Chimera: A Bridge Between Big Data Analytics and Semantic Technologies

Belcao, Matteo; Falzone, Emanuele; Bionda, Enea; Valle, Emanuele Della

doi:10.1007/978-3-030-88361-4_27

In the last decades, Knowledge Graph (KG) empowered analytics have been used to extract advanced insights from data. Several companies integrated legacy relational databases with semantic technologies using Ontology-Based Data Access (OBDA). In practice, this approach enables the analysts to write SPARQL queries both over KGs and SQL relational data sources by making transparent most of the implementation details. However, the volume of data is continuously increasing, and a growing number of companies are adopting distributed storage platforms and distributed computing engines.
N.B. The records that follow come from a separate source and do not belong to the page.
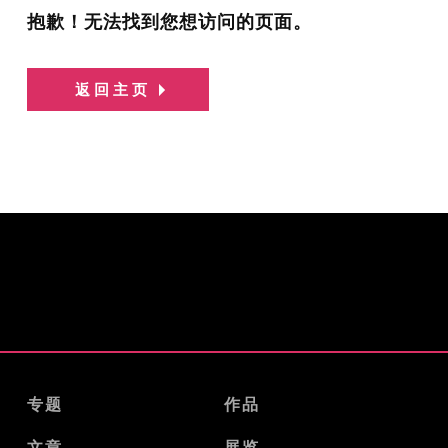
抱歉！无法找到您想访问的页面。
返回主页
专题
作品
文章
展览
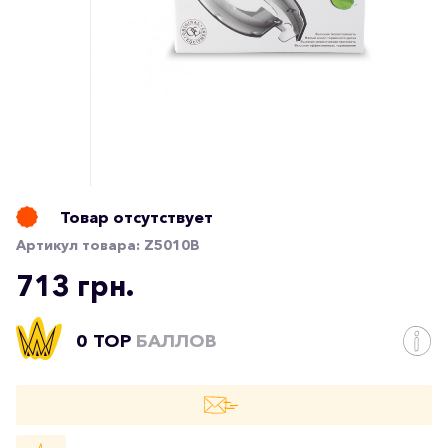
Товар отсутствует
Артикул товара:
Z5010B
713 грн.
0 TOP
БАЛЛОВ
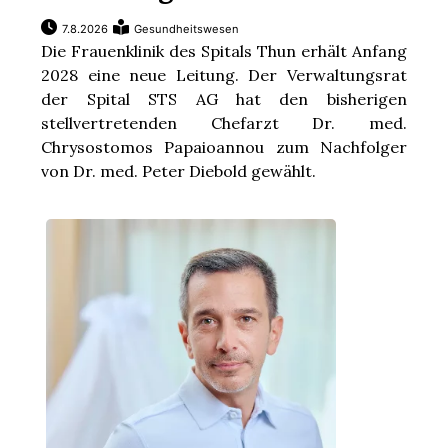
7.8.2026
Gesundheitswesen
Die Frauenklinik des Spitals Thun erhält Anfang
2028 eine neue Leitung. Der Verwaltungsrat
der Spital STS AG hat den bisherigen
stellvertretenden Chefarzt Dr. med.
Chrysostomos Papaioannou zum Nachfolger
von Dr. med. Peter Diebold gewählt.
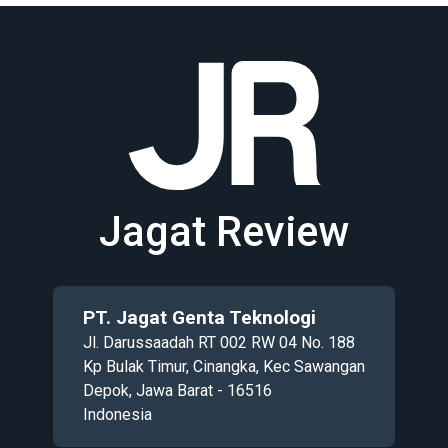
Jagat Review
PT. Jagat Genta Teknologi
Jl. Darussaadah RT 002 RW 04 No. 188
Kp Bulak Timur, Cinangka, Kec Sawangan
Depok, Jawa Barat - 16516
Indonesia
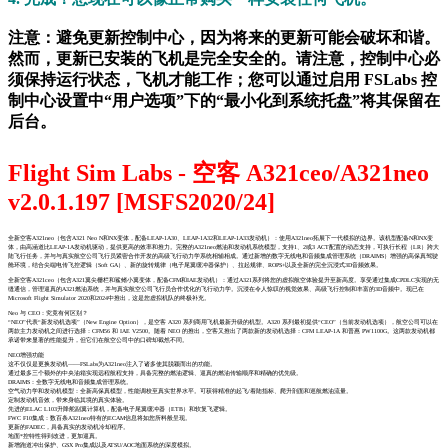
注意：避免更新控制中心，因为将来的更新可能会破坏和谐。
然而，更新已安装的飞机是完全安全的。请注意，控制中心必
须保持运行状态，飞机才能工作；您可以通过启用 FSLabs 控
制中心设置中“用户选项”下的“最小化到系统托盘”将其保留在
后台。
Flight Sim Labs - 空客 A321ceo/A321neo
v2.0.1.197 [MSFS2020/24]
全新空客A321neo（包含A321 Neo N和NX变体，配备LEAP-1A30、LEAP-1A32和LEAP-1A33发动机）：使用A321neo拓展下一代模拟的边界。该机型配备N和NX变
体，由高涵道比LEAP-1A发动机驱动，提供更高的效率和推力。完整的A321neo燃油和发动机系统模型，支持1、2或3 ACT配置的动态支持，可执行长程（LR）跨大
陆飞行任务，并与与真实航空公司飞行员紧密合作开发的高级飞行动力学系统相辅相成。通过新增的数字无线电和音频集成管理系统（DRAIMS）增强的高保真驾驶
舱环境，结合尖端电传飞控逻辑（Soft GA）、新的旋转规律（电子尾翼缓冲器保护）、拉起规律、ROPS+以及全新的完全沉浸式3D音频效果。
全新空客A321ceo（包含A321翼尖栅栏和鲨鳍小翼变体，配备CFM和IAE发动机）：通过A321系列将您的虚拟航空体验提升至新高度。享受通过集成CPDLC实现的无
缝通信，管理逼真的A321燃油系统，并与真实航空公司飞行员合作优化的飞行动力学。沉浸在令人惊叹的视觉效果、高级飞行控制和丰富的3D音频中。现已在
Microsoft Flight Simulator 2020和2024中推出，这是您虚拟机队的终极补充。
Neo 与 CEO：究竟有何区别？
“NEO”代表“新发动机选项”（New Engine Option），是空客 A320 系列商用飞机最新升级的机型。A320 系列最初提供“CEO”（当前发动机选项），航空公司可以在
两款主力发动机之间进行选择：CFM56 和 IAE V2500。随着 NEO 的推出，空客又推出了两款新的发动机选择：CFM LEAP-1A 和普惠 PW1100G。这两款发动机都
承诺带来显著的性能提升，但它们在航空公司中的口碑却截然不同。
NEO增强功能
这不仅仅是更换发动机——FSLabs为A321neo注入了诸多使其脱颖而出的功能。
通过最多三个额外的中央油箱实现远程航程支持，具备完整的燃油逻辑、逼真的燃油传输顺序和精确的优先级。
DRAIMS：全数字无线电和音频集成管理系统。
空气动力学和发动机模型：全新高保真模型，性能调校至真实世界水平。可获得精准的起飞/着陆指标、爬升剖面和巡航燃油流量。
定制发动机音效，带来身临其境的真实体验。
先进的ELAC ​​L103升降舵副翼计算机，配备电子尾翼缓冲器（ETB）和软复飞逻辑。
FWC F10集成：数百条A321neo特有的ECAM信息将如您所料般呈现。
更新的FADEC，具备真实的发动机冷却程序。
地面*控特性得到改进，更加逼真。
新增跑道冲出保护、GSX Pro集成以及ATSU/AOC地面系统的深度模拟。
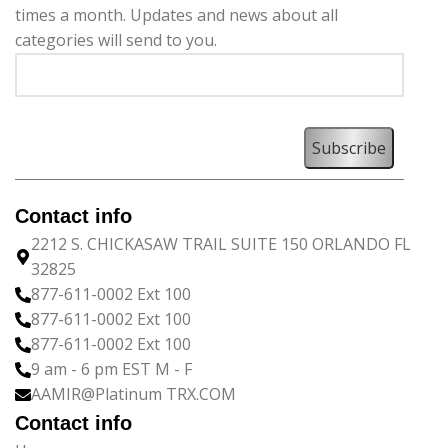
times a month. Updates and news about all
categories will send to you.
Contact info
2212 S. CHICKASAW TRAIL SUITE 150 ORLANDO FL
32825
877-611-0002 Ext 100
877-611-0002 Ext 100
877-611-0002 Ext 100
9 am - 6 pm EST M - F
AAMIR@Platinum TRX.COM
Contact info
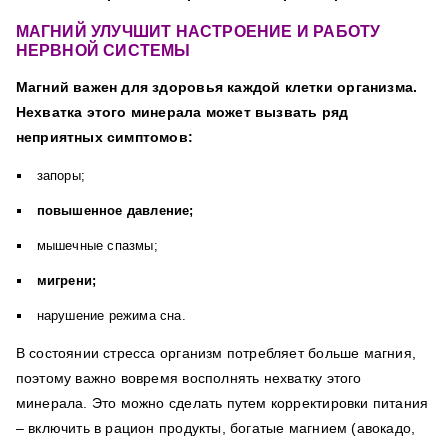
МАГНИЙ УЛУЧШИТ НАСТРОЕНИЕ И РАБОТУ
НЕРВНОЙ СИСТЕМЫ
Магний важен для здоровья каждой клетки организма.
Нехватка этого минерала может вызвать ряд
неприятных симптомов:
запоры;
повышенное давление;
мышечные спазмы;
мигрени;
нарушение режима сна.
В состоянии стресса организм потребляет больше магния,
поэтому важно вовремя восполнять нехватку этого
минерала. Это можно сделать путем корректировки питания
– включить в рацион продукты, богатые магнием (авокадо,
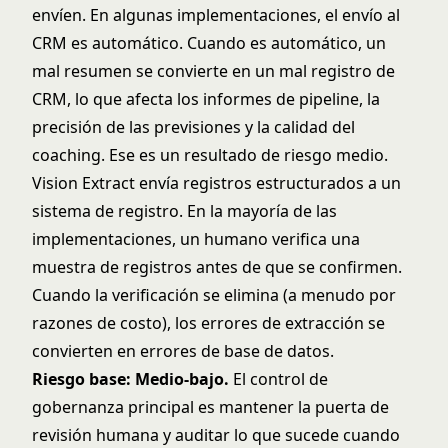
envíen. En algunas implementaciones, el envío al
CRM es automático. Cuando es automático, un
mal resumen se convierte en un mal registro de
CRM, lo que afecta los informes de pipeline, la
precisión de las previsiones y la calidad del
coaching. Ese es un resultado de riesgo medio.
Vision Extract envía registros estructurados a un
sistema de registro. En la mayoría de las
implementaciones, un humano verifica una
muestra de registros antes de que se confirmen.
Cuando la verificación se elimina (a menudo por
razones de costo), los errores de extracción se
convierten en errores de base de datos.
Riesgo base: Medio-bajo.
El control de
gobernanza principal es mantener la puerta de
revisión humana y auditar lo que sucede cuando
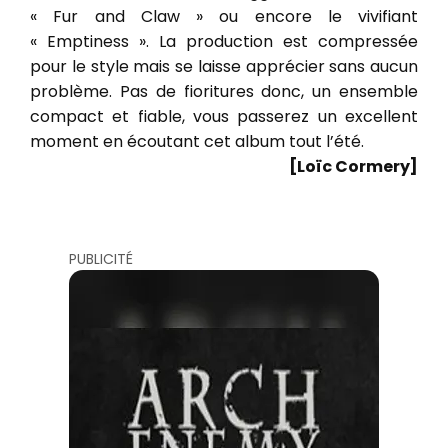
« Fur and Claw » ou encore le vivifiant
« Emptiness ». La production est compressée
pour le style mais se laisse apprécier sans aucun
problème. Pas de fioritures donc, un ensemble
compact et fiable, vous passerez un excellent
moment en écoutant cet album tout l’été.
[Loïc Cormery]
PUBLICITÉ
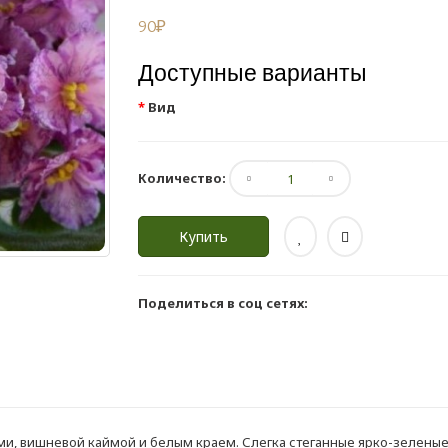
90₽
Доступные варианты
Вид
Количество:
Купить
Поделиться в соц сетях:
, вишневой каймой и белым краем. Слегка стеганные ярко-зеленые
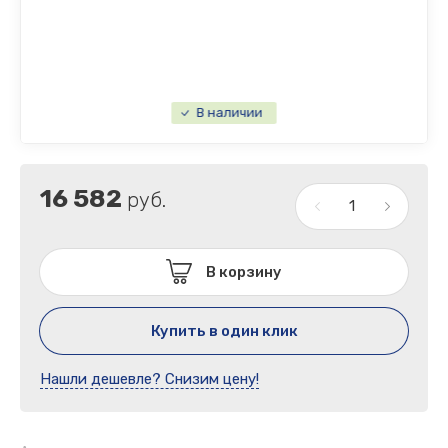
Плиты перекрытия лотков теплотрасс
Плиты плоские
В наличии
16 582
руб.
В корзину
Купить в один клик
Нашли дешевле? Снизим цену!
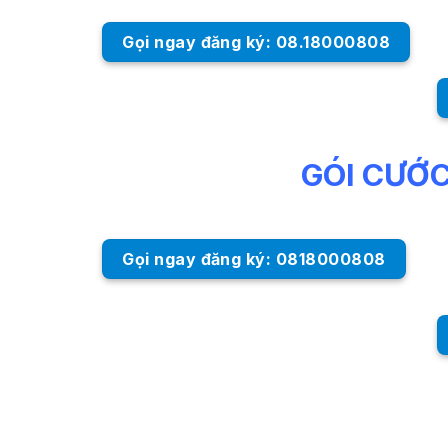
Gọi ngay đăng ký: 08.18000808
GÓI CƯỚ
Gọi ngay đăng ký: 0818000808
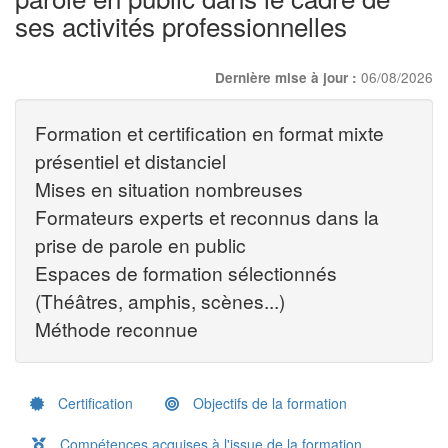
ses activités professionnelles
06/08/2026
Dernière mise à jour :
Formation et certification en format mixte
présentiel et distanciel
Mises en situation nombreuses
Formateurs experts et reconnus dans la
prise de parole en public
Espaces de formation sélectionnés
(Théâtres, amphis, scènes...)
Méthode reconnue
Certification
Objectifs de la formation
Compétences acquises à l'issue de la formation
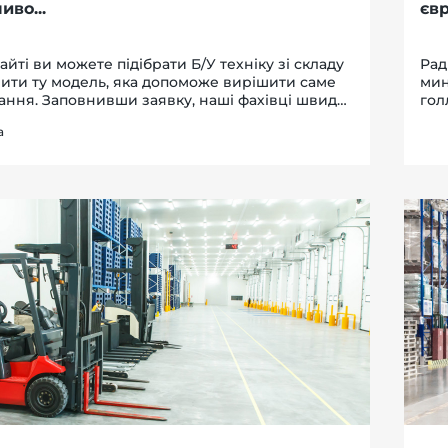
во...
єв
сайті ви можете підібрати Б/У техніку зі складу
Рад
ити ту модель, яка допоможе вирішити саме
мин
ання. Заповнивши заявку, наші фахівці швидко
гол
 навантажувач, штабелер, ричтрак або візок і
від
а
ють вам декілька варіан...
нат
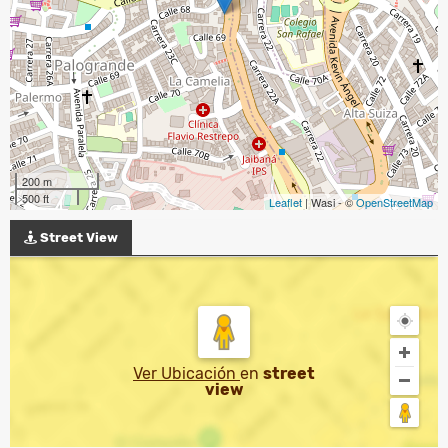
200 m
500 ft
Leaflet
| Wasi - ©
OpenStreetMap
Street View
Ver Ubicación
en
street
view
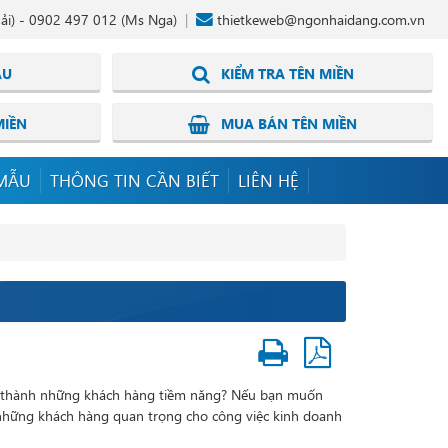
ải) -
0902 497 012
(Ms Nga)
thietkeweb@ngonhaidang.com.vn
ẪU
KIỂM TRA TÊN MIỀN
MIỀN
MUA BÁN TÊN MIỀN
MẪU
THÔNG TIN CẦN BIẾT
LIÊN HỆ
ày thành những khách hàng tiềm năng? Nếu bạn muốn
những khách hàng quan trọng cho công việc kinh doanh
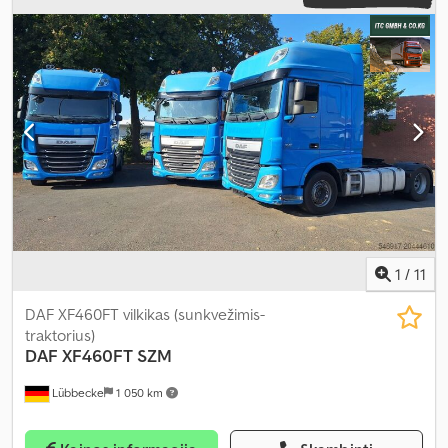
1
/
11
DAF XF460FT vilkikas (sunkvežimis-
traktorius)
DAF
XF460FT SZM
Lübbecke
1 050 km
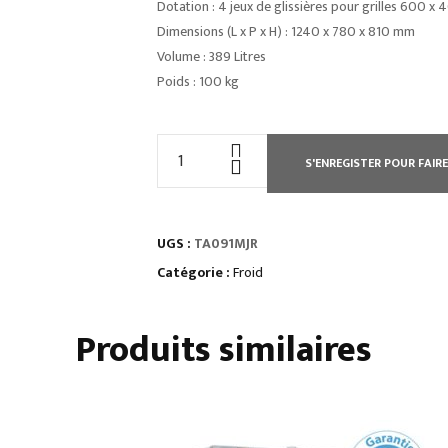
Dotation : 4 jeux de glissières pour grilles 600 
Dimensions (L x P x H) : 1240 x 780 x 810 mm
Volume : 389 Litres
Poids : 100 kg
quantité
S'ENREGISTER POUR FAIRE
de
TABLE
RÉFRIGÉRÉE
UGS :
TA091MJR
PROF
800
Catégorie :
Froid
POSITIVE
1
Produits similaires
PORTES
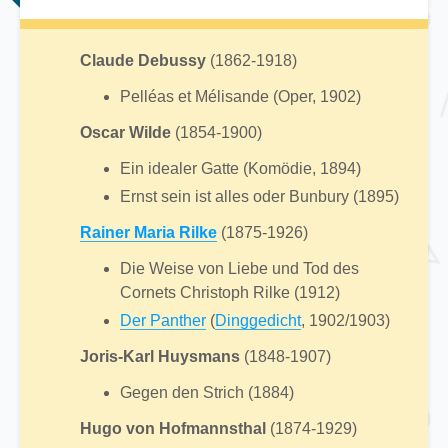
Claude Debussy
(1862-1918)
Pelléas et Mélisande (Oper, 1902)
Oscar Wilde
(1854-1900)
Ein idealer Gatte (Komödie, 1894)
Ernst sein ist alles oder Bunbury (1895)
Rainer Maria Rilke
(1875-1926)
Die Weise von Liebe und Tod des
Cornets Christoph Rilke (1912)
Der Panther
(
Dinggedicht
, 1902/1903)
Joris-Karl Huysmans
(1848-1907)
Gegen den Strich (1884)
Hugo von Hofmannsthal
(1874-1929)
There is a gap between big data and semantic technologies. Ontop, one of the reference OBDA systems, is limited to legacy relational databases, and the compatibility with the big data analytics engine Apache Spark is still missing. This paper introduces Chimera, an open-source software suite that aims at filling such a gap. Chimera enables a new type of round-tripping data science pipelines. Data Scientists can query data stored in a data lake using SPARQL through Ontop and SparkSQL while saving the semantic results of such analysis back in the data lake. This new type of pipelines semantically enriches data from Spark before saving them back.